**Text provided**
:::
So. A lot on the plate, but it’s all doable, and much if it is already teed-up.
I had a good 2013, and I look forward to a good 2014. And I hope and pray that your 2014 is your best year yet.
:::
**Activity list**
1 - List every verb in the passage that has "I" as its subject.
2 - In the passage, which year does the writer say was a good one?
3 - Summarize the passage in two sentences.

**Listed records**
:::
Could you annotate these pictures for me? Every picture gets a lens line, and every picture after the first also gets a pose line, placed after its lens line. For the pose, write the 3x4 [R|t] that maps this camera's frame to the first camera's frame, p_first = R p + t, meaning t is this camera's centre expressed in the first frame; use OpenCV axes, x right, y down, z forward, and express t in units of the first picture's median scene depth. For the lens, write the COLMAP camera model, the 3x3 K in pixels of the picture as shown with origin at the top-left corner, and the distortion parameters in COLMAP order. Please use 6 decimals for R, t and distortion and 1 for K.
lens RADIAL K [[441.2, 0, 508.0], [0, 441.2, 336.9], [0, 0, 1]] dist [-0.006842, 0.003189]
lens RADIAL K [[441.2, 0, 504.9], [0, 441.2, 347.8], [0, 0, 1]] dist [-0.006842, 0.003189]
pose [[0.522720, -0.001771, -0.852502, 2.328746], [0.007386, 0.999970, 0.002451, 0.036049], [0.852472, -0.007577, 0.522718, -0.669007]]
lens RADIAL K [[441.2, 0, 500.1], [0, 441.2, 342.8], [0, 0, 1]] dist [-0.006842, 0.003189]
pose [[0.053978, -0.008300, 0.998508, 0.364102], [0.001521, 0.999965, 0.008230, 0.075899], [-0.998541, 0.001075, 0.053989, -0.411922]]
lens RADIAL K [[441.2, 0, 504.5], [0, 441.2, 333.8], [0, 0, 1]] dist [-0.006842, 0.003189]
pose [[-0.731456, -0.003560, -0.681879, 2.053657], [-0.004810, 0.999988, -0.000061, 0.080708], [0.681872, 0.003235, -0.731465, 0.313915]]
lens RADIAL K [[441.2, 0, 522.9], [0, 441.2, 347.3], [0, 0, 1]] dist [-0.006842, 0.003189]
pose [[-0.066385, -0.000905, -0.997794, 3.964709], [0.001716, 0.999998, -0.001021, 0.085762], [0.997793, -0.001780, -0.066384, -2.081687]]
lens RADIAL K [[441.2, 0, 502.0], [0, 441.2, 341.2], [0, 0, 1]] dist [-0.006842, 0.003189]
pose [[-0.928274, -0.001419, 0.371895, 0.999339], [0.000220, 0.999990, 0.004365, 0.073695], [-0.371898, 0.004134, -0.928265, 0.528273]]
:::
**Task-by-task answers**
1 - had, look forward, hope, pray

2 - 2013

3 - There is a lot on the plate, but all of it is doable and much of it is already teed-up. The writer had a good 2013, looks forward to a good 2014, and hopes and prays that the reader's 2014 is their best year yet.